The reduction of RF-induced energy in our study is especially advantageous for the examination of sedated or unsedated pediatric patients. To our knowledge, no previous study has examined the amount of RF energy released during pediatric brain tumor MRI examinations. Our findings may help to address concerns about pediatric brain MRI by demonstrating the potential shortening of anesthesia time which could be achieved with C‑SENSE examinations, and which reduces the risks of sedation-related adverse events, airway-related complications, and delayed complications, such as neurotoxicity, particularly in children with severe diseases or disabilities [31,32,33]. This potential also applies to young patients with brain tumors, who tend to undergo repeated MRI examinations due to the nature of their diseases and surveillance or treatment schemes. The energy deposit reduction may provide a substantial safety benefit for smaller children and newborns, as their limited thermoregulation ability requires careful observation of the RF energy applied during each MRI examination [34, 35]. In addition, shorter examination and procedure times may improve the cooperation of unsedated children and reduce the number of motion-related artifacts [7], as well as enabling the economization of the patient care workflow.

This study has several limitations. First, it was performed at a single institution with a relatively small number of patients, which precluded detailed subgroup analysis according to age, body size, or patient cooperation. In addition, the inclusion of patients with limited types of pathology potentially led to selection bias. Second, image analysis was based on expert consensus and thus did not involve total blinding. As our implementation of C‑SENSE in the pediatric brain tumor protocol was performed with the aim of maximizing clinical utility, the spatial resolution and contrast differed from the standards, and experienced readers could easily identify such differences. Third, the image analysis did not include all images from the brain tumor protocol due to the incompatibility of the C‑SENSE software with EPI-based DWI at the time that this study was conducted. Fourth, the limited sample size and the applied scales were not deemed statistically viable for an interrater analysis, as this method is generally applied in large study cohorts. Consensus reading, however, is considered a solid instrument to clinically assess image quality during protocol amendments for smaller patient collectives. Studies including larger cohorts are desirable to further evaluate the full scope of image quality changes through Compressed SENSE. Fifth, the performance of C‑SENSE examinations months after the standard examinations might have led to the introduction of effects due to patient-related or therapy-related changes. Sixth, differences in operator experience are a factor that was not measured in the current study and is difficult to control in clinical practice.
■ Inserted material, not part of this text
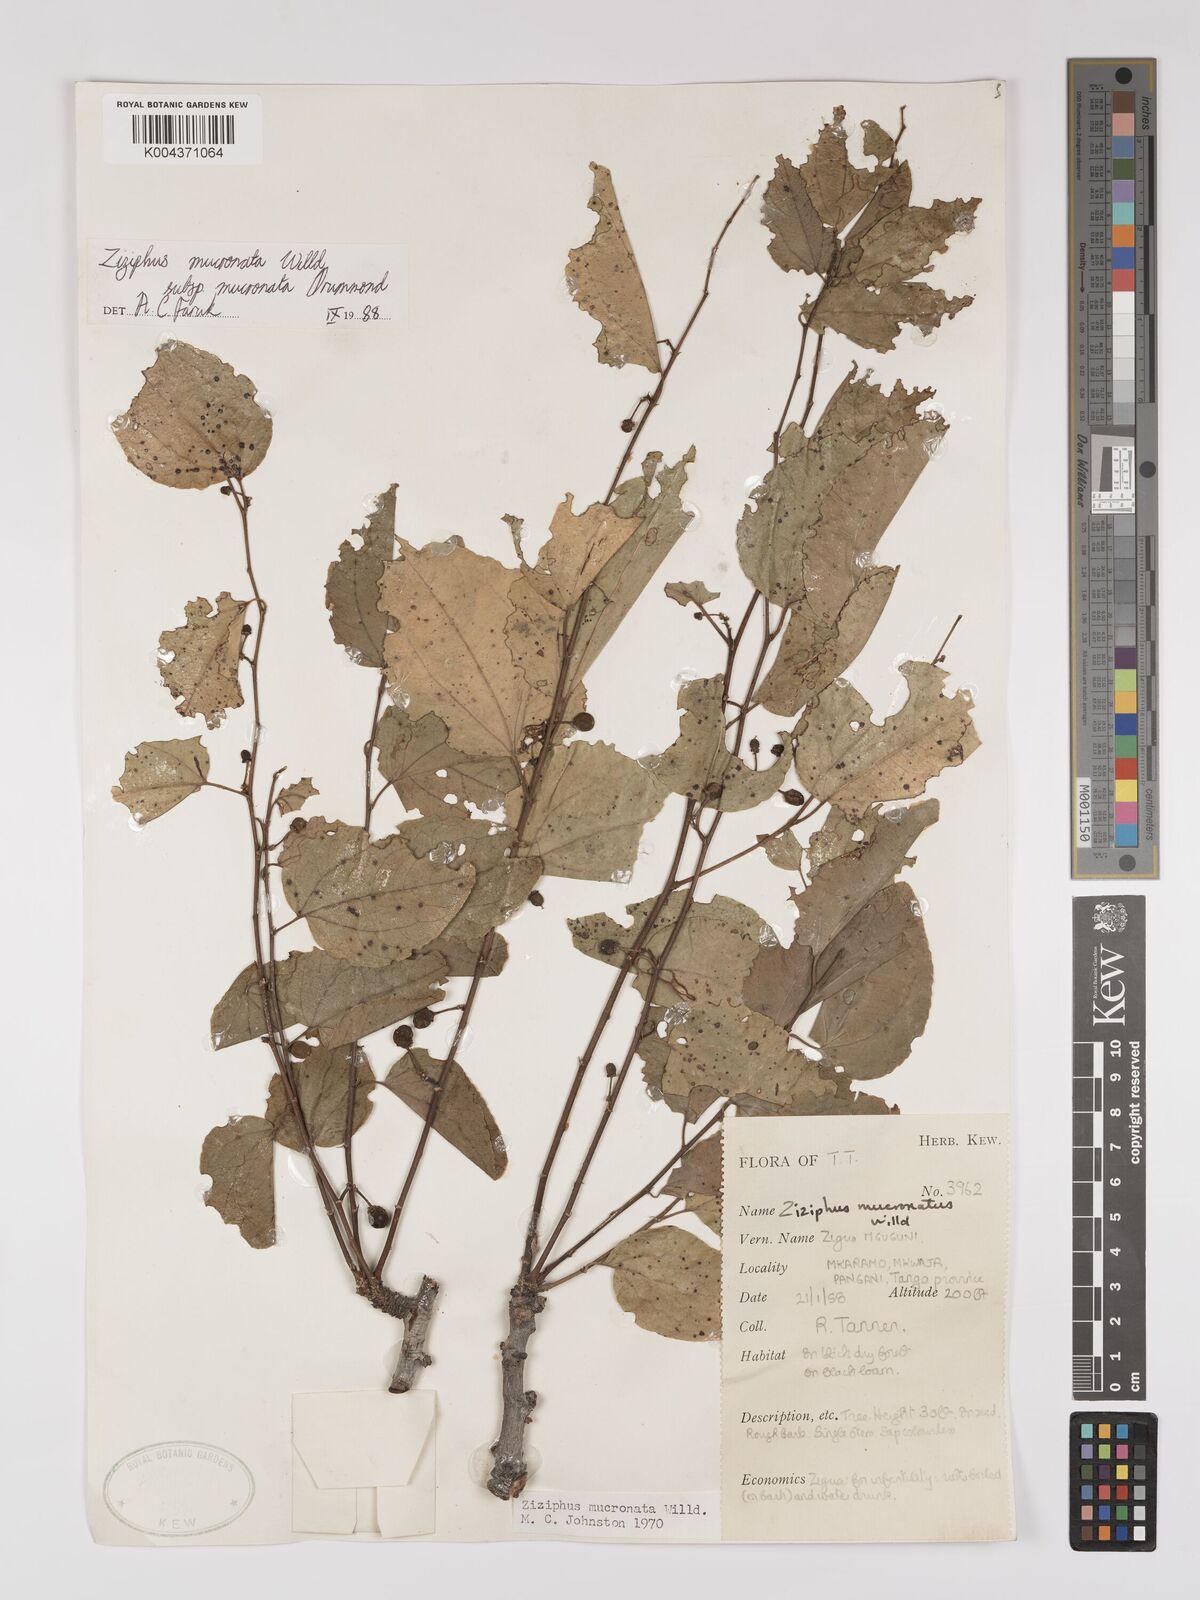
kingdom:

In conclusion, C‑SENSE implementation in this study not only improved image quality and shortened scan times for pediatric brain tumor MRI, but also contributed to a considerable decrease in energy release, thereby addressing a fundamental concern about pediatric MRI; however, further studies are needed to carefully investigate the clinical impacts of acceleration technologies such as C‑SENSE on energy deposit in children.